People with chronic conditions. People in the coverage gap, who earn too much for Medicaid but not enough to afford full-price premiums.
Single parents. People between jobs. People like Jessica Chamberlain, who works, pays taxes, raises her kids alone, and has now made the rational economic calculation that health insurance is something she cannot afford.
The clinical reality of this is something physicians are already seeing. Brian Outland of the American College of Physicians described it plainly: “Physicians love their patients. Just not being able to see them because they don’t have insurance is quite heartbreaking.”
Uninsured patients delay care. They skip preventive screenings. They wait until conditions become emergencies. Emergencies cost more to treat than prevention.
Uncompensated care costs get shifted to insured patients through higher premiums. Premiums rise. More people drop coverage. The spiral deepens.
What Comes Next
The KFF survey was conducted between February and early March. It captures three months of damage. The full year hasn’t happened yet.
Seventeen percent of returning enrollees said they are not confident they can afford their premiums through December. Those people are not counted in the nine percent who have already dropped coverage.

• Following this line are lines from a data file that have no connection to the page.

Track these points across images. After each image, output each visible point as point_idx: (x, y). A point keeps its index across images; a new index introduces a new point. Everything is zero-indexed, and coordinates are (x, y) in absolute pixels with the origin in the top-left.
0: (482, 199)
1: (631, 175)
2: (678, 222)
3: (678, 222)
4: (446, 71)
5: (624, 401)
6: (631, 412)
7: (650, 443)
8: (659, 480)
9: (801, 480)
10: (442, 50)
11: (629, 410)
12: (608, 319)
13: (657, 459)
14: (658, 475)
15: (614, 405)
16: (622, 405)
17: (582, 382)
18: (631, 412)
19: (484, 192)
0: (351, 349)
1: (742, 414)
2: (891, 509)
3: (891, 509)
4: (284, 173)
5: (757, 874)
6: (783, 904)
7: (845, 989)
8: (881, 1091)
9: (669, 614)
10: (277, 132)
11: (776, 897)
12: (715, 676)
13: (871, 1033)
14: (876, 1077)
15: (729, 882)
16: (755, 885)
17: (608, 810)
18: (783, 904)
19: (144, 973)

They are the next wave.
Marketplace enrollees who haven’t paid their first 2026 premium have until the end of March before their coverage is retroactively terminated. That deadline is ten days away.
There is no legislation currently moving in Congress to restore the enhanced subsidies. There is no plan being discussed publicly. The ACA Marketplace will lose more enrollees this year.
The question is how many, and whether any of them will get the care they need before the cost of waiting becomes something worse than a bill.
Jessica Chamberlain is still in Illinois. Still uninsured. Still diabetic. Still hoping she can find another plan before something happens that she can’t manage without insurance.
“This is destroying people who have pre-existing conditions,” she said. “It is affecting people, especially single moms. We’re just trying to live.”